— Work task —
Give the number of lines in the entries below that hold "depth", with no accompanying words.

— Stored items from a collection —
•••••
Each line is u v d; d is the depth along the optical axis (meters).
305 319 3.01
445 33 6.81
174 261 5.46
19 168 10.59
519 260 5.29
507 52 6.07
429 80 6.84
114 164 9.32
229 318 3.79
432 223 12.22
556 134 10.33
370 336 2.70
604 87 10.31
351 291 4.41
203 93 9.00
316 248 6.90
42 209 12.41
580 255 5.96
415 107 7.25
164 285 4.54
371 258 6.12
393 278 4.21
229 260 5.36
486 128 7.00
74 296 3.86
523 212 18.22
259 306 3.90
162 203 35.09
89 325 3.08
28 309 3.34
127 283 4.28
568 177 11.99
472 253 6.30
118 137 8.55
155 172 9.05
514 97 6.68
•••••
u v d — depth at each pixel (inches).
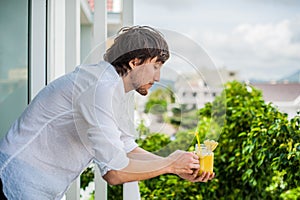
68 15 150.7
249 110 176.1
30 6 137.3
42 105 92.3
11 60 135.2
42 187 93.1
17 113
•••••
— Task solution —
2